Perhaps dance itself is already becoming an imperative need. The more difficult things get and the more bleak the situations we live in, the greater the need for creation and expression. Lately, I have a strong desire to comprehend my primary need for dance. To remember where/when I was getting joy through dancing. During the years of my dance career it seems that I lost the joy of dancing, it shifted into a more cerebral process of continuous questioning. Now, my need is to find the love for dance and movement and with a greater respect for the body has returned (maybe the latter comes also comes with aging). I want to pinpoint and acknowledge the moments I have felt joy while dancing in order to fully understand them. To find when is it that I really connect, when it felt good while I was dancing. To find again the state, when you are in a timeless moment, when you become flow and energy, when time and matter disappear. This moves me very deeply in dance, both as a spectator and when I am on stage myself. This union, when boundaries are lost and energy that moves and flows is all there is. That primal feeling of finding that something that unites us all. In that flow, something magical happens, and that’s why we feel time expanding and contracting.

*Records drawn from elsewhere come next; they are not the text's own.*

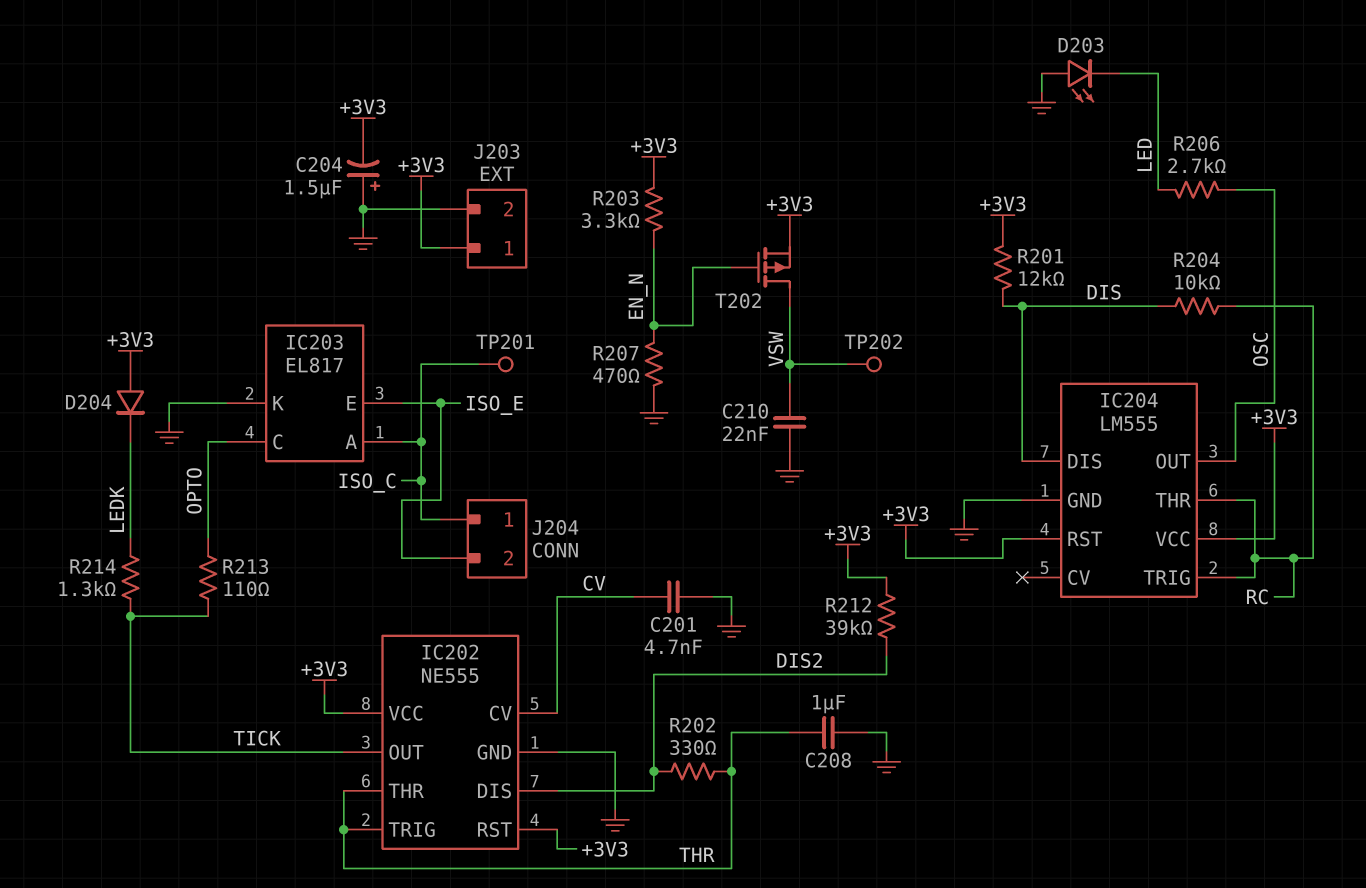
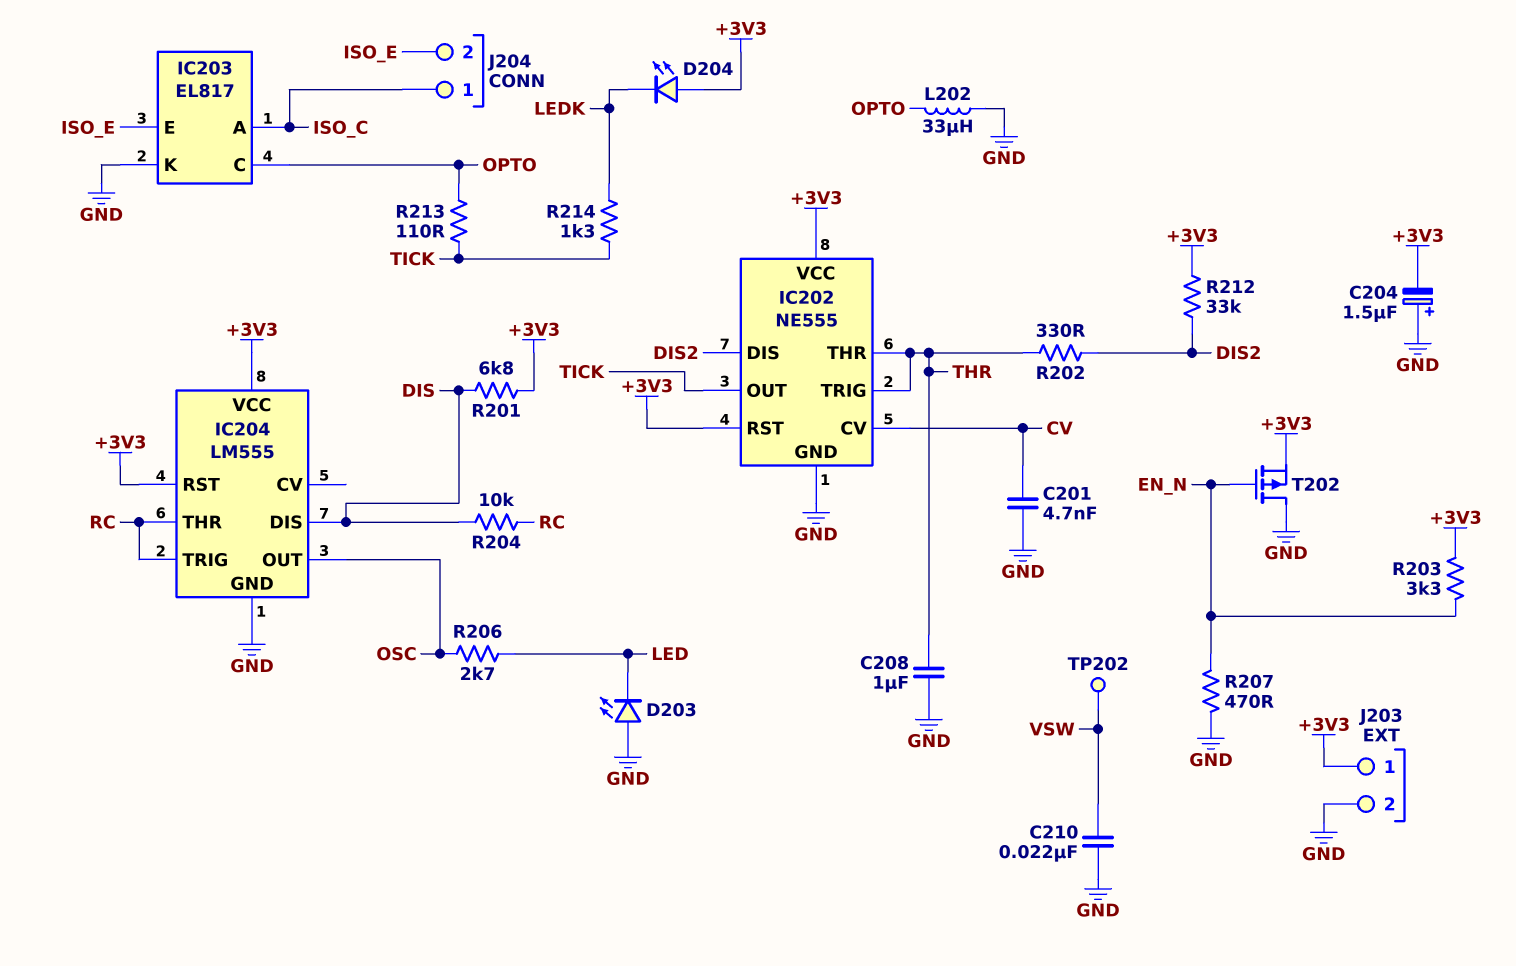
D204: diode (A +3V3, K LEDK) -> LED (A +3V3, K LEDK)
L202: none -> 33uH (GND, OPTO)
R201: 12k (+3V3, DIS) -> 6.8k (+3V3, DIS)
R212: 39k (+3V3, DIS2) -> 33k (+3V3, DIS2)
T202: PMOS (G EN_N, D VSW, S +3V3) -> PMOS (G EN_N, D GND, S +3V3)
TP201: test point (ISO_C) -> none

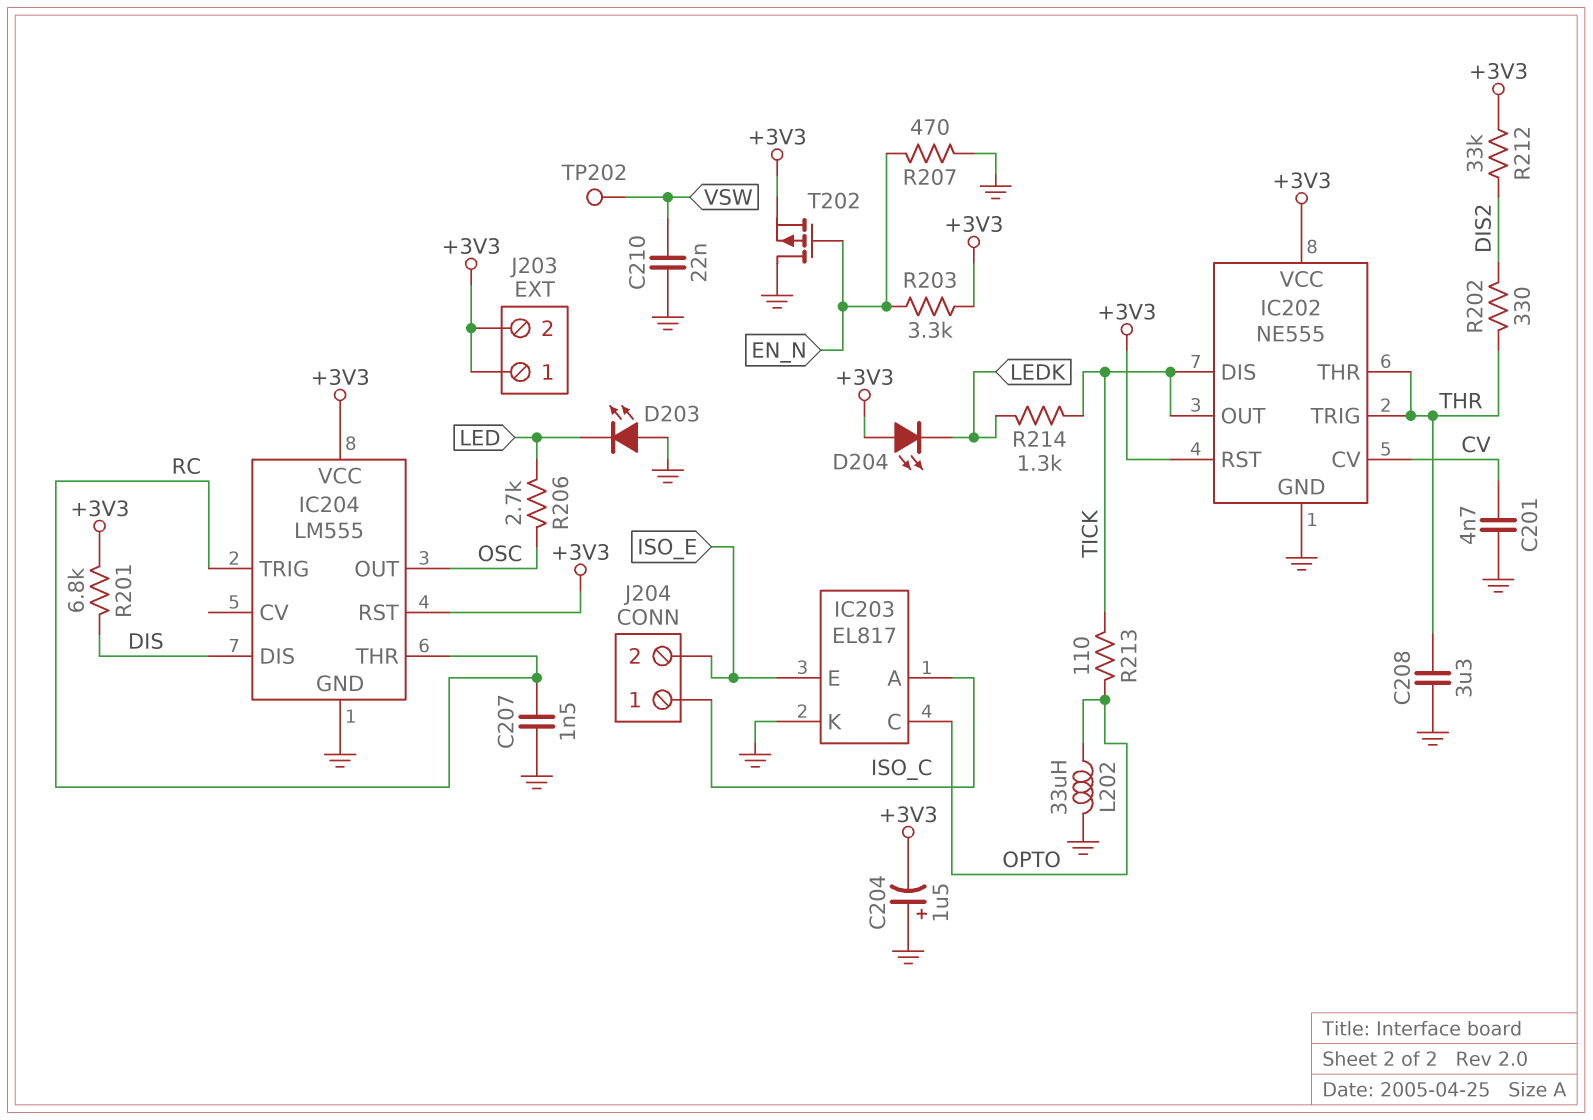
C207: none -> 1.5nF (GND, RC)
C208: 1uF (GND, THR) -> 3.3uF (GND, THR)
IC202 pin DIS: DIS2 -> TICK
J203 pin 2: GND -> +3V3
R204: 10k (DIS, RC) -> none

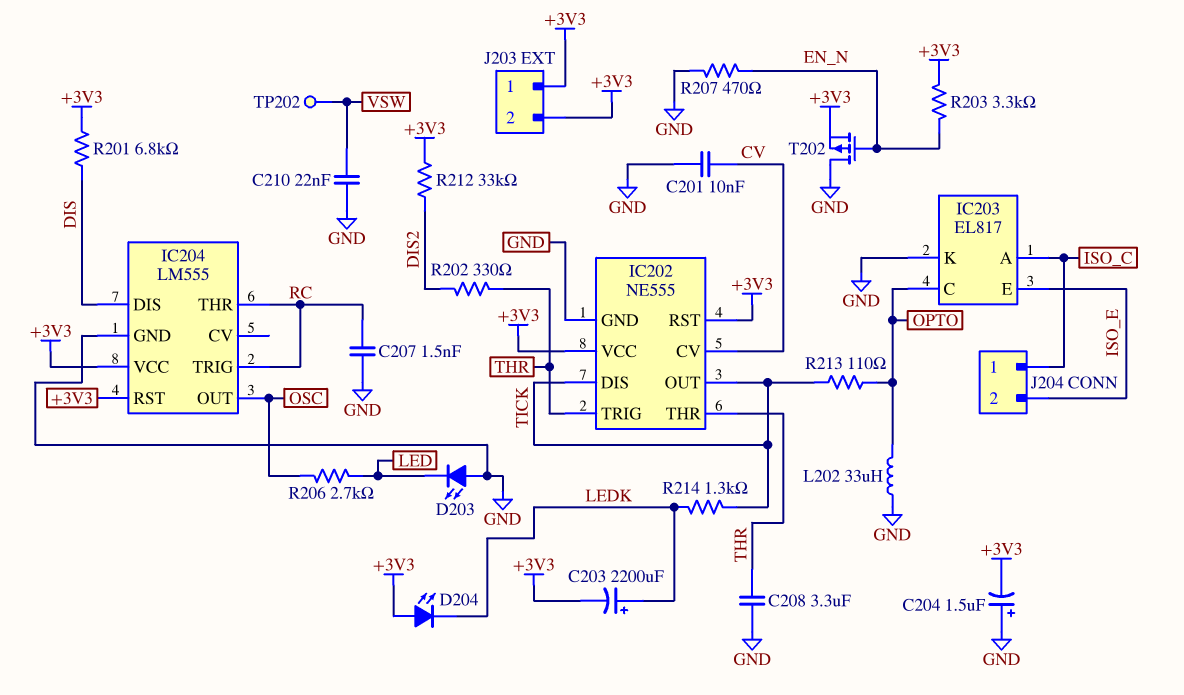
C201: 4.7nF (CV, GND) -> 10nF (CV, GND)
C203: none -> 2200uF (plus LEDK, minus +3V3)

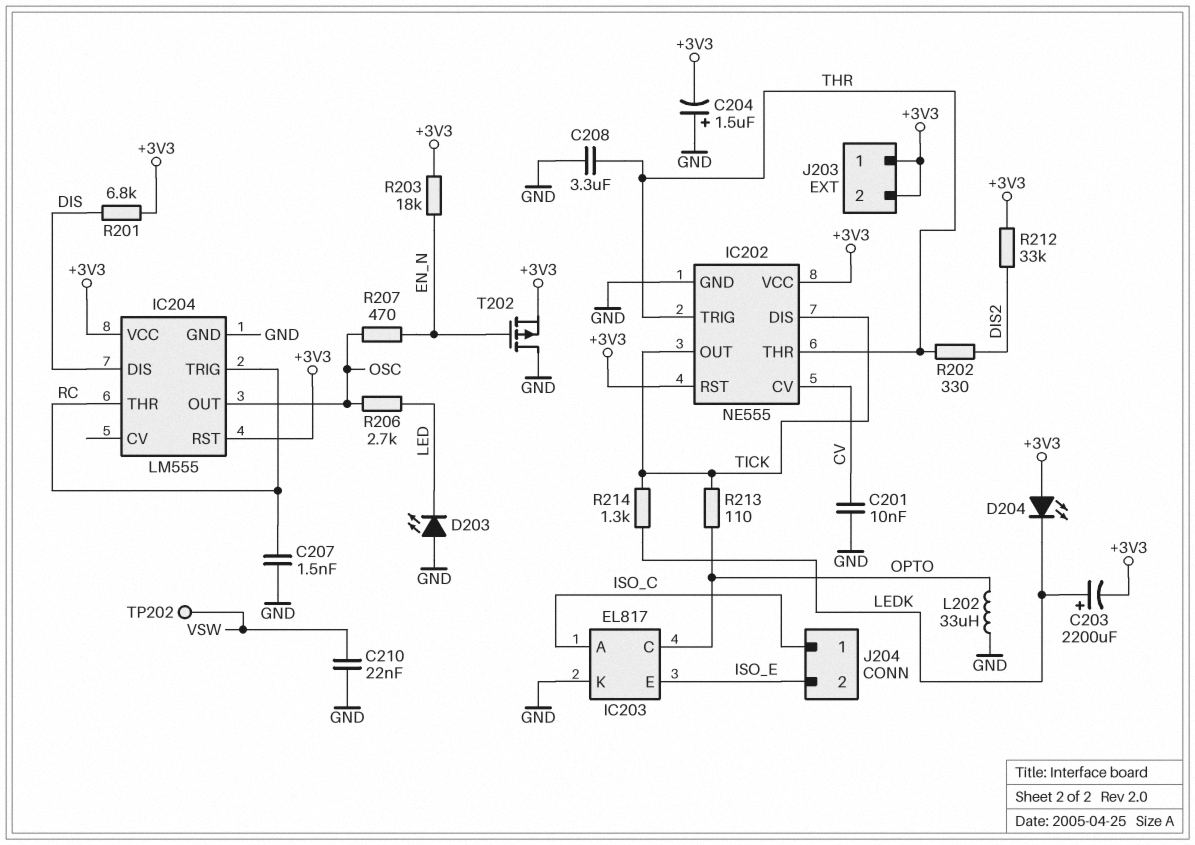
R203: 3.3k (+3V3, EN_N) -> 18k (+3V3, EN_N)
R207: 470 (EN_N, GND) -> 470 (EN_N, OSC)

In yoga- under its perspective or the way I understand it- before we are born we are in the one – the cosmic/universal one – and when we are born the boundaries like time etc. come in, in order to understand each other but also work our way through our own path. But the need to come into union again is there, this is what man seeks, this primary need of union, of acceptance, of love. Yet most often we get caught up in our ego and this doesn’t apply exclusively to dancers.